Roads, freeways, bridges and rail lines don’t just happen. Even the most humble pieces of transportation infrastructure involve months of planning and design.
Underlying that planning and design work is an enormous body of research. And Cal Poly Pomona, which already has top-notch civil engineering and urban and regional planning programs, is poised to become a new hub of transportation research in Southern California.
That is if Civil Engineering Professor Xudong Jia has his way.
The campus is a member of the University of California Center on Economic Competitiveness in Transportation, a consortium of five UC campuses and Cal Poly Pomona. The consortium, managed by UC Berkeley, receives about $3.5 million a year from the U.S. Department of Transportation, which is disbursed to the member campuses.
“We put ourselves in a tough, competitive environment,” Jia says.

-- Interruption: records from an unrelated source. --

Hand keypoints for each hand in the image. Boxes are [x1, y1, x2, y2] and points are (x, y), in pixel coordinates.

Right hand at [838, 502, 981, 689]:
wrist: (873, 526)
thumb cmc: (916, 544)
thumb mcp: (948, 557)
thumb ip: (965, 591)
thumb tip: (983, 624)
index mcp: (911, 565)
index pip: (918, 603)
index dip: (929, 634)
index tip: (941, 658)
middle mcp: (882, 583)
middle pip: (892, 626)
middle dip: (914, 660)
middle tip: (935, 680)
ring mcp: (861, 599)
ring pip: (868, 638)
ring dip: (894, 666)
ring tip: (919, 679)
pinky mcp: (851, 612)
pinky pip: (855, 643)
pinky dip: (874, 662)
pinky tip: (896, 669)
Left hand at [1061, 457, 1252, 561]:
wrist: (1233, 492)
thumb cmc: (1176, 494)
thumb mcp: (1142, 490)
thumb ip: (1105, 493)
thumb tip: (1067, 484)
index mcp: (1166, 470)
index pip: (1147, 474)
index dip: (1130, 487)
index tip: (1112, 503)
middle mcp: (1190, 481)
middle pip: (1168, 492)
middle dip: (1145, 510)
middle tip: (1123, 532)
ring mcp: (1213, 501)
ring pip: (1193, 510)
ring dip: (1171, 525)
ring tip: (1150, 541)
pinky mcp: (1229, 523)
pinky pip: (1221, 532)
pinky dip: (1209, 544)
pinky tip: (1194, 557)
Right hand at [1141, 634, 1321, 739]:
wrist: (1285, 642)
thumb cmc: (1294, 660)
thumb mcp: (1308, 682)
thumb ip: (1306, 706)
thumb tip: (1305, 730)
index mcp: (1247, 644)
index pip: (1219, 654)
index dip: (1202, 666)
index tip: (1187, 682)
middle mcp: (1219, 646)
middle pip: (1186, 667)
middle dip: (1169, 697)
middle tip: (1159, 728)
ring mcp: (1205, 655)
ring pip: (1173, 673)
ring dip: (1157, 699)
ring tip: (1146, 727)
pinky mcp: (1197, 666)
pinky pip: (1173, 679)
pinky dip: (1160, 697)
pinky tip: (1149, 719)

But Jia has his sights set even higher. Each year, Cal Poly Pomona gets about $100,000 from the consortium for professional development, transportation research and student scholarships. He wants the university to get a bigger slice of the pie, but to do that he will have to create a university transportation center (UTC) on campus.
“It’s a kind of leverage,” Jia says. “Each one of the UCs has its own center. Only we don’t.”
A UTC would need to have formal research and training programs; provide scholarships to students with an interest in transportation, especially those from underrepresented groups; and have a pathway for students interested in seeking a Ph.D.
“A UTC gives us a lot of freedom to look at the future,” he says.
Cal Poly Pomona’s “uniqueness” makes it well suited to tackle an initiative like this, Jia says. A seven-year contract with Caltrans already has students working on traffic engineering projects for the state.
“They ask a consultant to come up with a plan and they ask our students to come up with a plan,” Jia says.
“We’re cheap labor,” he says with a laugh.
Recently, Jia’s students were asked by Caltrans to redesign a pair of interchanges for the 15 Freeway in Lake Elsinore. The plans they drew up with are so well done that Caltrans officials opted to use them as the actual basis for the project.
“The students will learn from real-life projects,” Jia says.